Perhaps the most significant—or at least noted—result of this ideological shift has been the increasing frequency with which the words “risk” and “parity” are mentioned in the same sentence within the confines of pension magazines and conferences. It’s logical: if asset allocation is no longer about investment instruments and all about investment exposures, diversifying those exposures and the risks each makes sense. And while the jury is still out on just how popular risk parity products—offered with increasing frequency by asset management firms clamoring to enter a market pioneered by some of the world’s most sophisticated hedge funds—there has been a clear trend toward thinking about portfolios within a risk-parity framework. 

Of course, few will know of risk parity without also knowing of the controversy around it—namely that in its passive form, some investors have concerns that allocating to certain asset classes (commodities, perhaps) does not yield a risk premium. But this argument is a distraction, a forest-for-the-trees moment. What exposure-focused or risk-parity investing really entails is a search for a better diversification. What Mueller and Oregon are doing reflects this. “Last year, we formalized our ‘alternative portfolio,’” according to the longtime fund employee. “It’s a dedicated strategic allocation, a real return bucket for the fund—targeted for 5% of the overall portfolio—with the goal being reducing the reliance on equity risk. 

With this new portfolio we are trying to diversify into opportunities such as infrastructure, natural resources, and hedge funds. We want to access royalty streams, agriculture, and timberland—things that are really uncorrelated. We are very selective—especially with the hedge fund component—as we are not trying to create a hedge fund portfolio for the sake of having one. Instead, he believes, the true goal of this whole conversation is to find “truly uncorrelated things. This is not as dramatic as risk parity. Risk parity entails the leveraging of lower-risk assets— something we aren’t comfortable doing at the asset class level right now. Over time, our approach should reduce the equity risks we face.” 

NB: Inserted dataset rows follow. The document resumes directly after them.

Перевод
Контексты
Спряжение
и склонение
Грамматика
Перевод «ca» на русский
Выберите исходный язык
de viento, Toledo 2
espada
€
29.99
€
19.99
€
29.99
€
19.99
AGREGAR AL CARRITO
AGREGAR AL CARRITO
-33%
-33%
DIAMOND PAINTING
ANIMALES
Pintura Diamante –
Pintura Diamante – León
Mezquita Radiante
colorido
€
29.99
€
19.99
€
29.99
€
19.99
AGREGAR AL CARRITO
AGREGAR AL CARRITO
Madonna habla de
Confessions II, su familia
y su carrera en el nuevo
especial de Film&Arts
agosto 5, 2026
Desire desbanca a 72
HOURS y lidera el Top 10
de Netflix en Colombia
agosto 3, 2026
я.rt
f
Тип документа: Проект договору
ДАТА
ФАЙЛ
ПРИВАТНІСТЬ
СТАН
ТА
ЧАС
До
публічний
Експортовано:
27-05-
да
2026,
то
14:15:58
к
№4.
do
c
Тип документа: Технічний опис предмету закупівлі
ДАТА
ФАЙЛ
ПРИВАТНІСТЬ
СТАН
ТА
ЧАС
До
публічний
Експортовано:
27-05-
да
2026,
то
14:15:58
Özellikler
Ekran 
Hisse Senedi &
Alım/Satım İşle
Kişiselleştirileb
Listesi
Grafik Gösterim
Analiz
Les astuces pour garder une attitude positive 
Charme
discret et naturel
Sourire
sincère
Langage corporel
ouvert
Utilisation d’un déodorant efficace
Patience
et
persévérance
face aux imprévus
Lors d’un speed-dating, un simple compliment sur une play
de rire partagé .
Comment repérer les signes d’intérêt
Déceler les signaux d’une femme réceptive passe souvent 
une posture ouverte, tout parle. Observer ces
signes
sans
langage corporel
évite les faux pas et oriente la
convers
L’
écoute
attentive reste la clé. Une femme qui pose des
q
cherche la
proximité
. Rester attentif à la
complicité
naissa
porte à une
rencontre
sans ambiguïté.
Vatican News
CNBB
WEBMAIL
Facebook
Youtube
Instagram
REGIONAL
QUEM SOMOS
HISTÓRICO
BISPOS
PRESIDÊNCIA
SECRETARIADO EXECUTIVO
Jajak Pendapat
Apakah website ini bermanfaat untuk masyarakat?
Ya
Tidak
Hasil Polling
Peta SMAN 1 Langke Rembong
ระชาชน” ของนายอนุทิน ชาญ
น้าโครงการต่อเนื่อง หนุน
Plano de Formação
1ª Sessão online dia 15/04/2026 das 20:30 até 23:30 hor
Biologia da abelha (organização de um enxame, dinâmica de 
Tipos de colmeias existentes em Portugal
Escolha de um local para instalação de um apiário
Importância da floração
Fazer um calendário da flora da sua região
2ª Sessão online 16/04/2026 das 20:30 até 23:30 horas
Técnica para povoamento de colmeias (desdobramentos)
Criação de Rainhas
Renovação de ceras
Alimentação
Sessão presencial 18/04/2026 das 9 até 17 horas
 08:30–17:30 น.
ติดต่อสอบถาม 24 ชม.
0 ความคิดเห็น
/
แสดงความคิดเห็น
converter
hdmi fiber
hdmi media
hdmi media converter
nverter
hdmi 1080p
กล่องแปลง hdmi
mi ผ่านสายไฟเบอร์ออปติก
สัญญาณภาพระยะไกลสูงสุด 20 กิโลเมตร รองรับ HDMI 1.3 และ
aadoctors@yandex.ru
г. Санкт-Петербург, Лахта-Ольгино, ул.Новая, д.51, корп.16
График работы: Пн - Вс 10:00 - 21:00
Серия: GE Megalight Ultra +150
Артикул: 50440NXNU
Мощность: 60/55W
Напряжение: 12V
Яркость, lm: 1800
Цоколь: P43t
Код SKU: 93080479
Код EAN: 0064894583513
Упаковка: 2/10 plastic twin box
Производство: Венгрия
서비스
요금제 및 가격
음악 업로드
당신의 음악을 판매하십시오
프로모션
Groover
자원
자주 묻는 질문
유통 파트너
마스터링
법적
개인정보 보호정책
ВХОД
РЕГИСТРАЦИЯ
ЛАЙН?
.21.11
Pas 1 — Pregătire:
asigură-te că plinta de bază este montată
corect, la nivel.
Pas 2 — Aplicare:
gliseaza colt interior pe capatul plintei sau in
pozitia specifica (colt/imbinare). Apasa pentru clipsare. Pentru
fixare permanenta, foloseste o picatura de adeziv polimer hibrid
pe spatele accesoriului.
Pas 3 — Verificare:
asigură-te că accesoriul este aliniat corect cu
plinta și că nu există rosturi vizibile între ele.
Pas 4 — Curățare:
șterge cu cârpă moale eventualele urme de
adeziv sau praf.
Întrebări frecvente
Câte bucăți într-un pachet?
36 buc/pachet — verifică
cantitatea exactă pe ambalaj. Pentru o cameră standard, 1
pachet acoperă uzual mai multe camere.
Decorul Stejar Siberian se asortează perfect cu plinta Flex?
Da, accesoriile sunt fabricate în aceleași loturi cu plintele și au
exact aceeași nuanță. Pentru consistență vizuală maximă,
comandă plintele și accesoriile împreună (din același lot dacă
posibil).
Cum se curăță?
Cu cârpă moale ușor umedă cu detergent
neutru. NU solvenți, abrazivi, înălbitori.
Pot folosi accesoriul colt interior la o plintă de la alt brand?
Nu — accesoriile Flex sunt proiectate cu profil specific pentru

Of course, even when thinking of risk exposures and factors—as opposed to traditional buckets—all is not perfect. As CalSTRS’ Ailman noted, “We thought [what Alaska and others were doing] was interesting and we headed down that path but, in the end, it surprised us: You can’t divide the portfolio up neatly into these little risk categories. It would be nice if life was that clean, but it spills over. So, we’re developing a risk overlay idea—that there are six key risk areas that affect the portfolio and what we’re going to do is find ways to measure that risk and develop strategies for when they get to extreme points. The idea is that we become a little more nimble in periods of market disruption. We think this can help us with our risk and returns in the future.”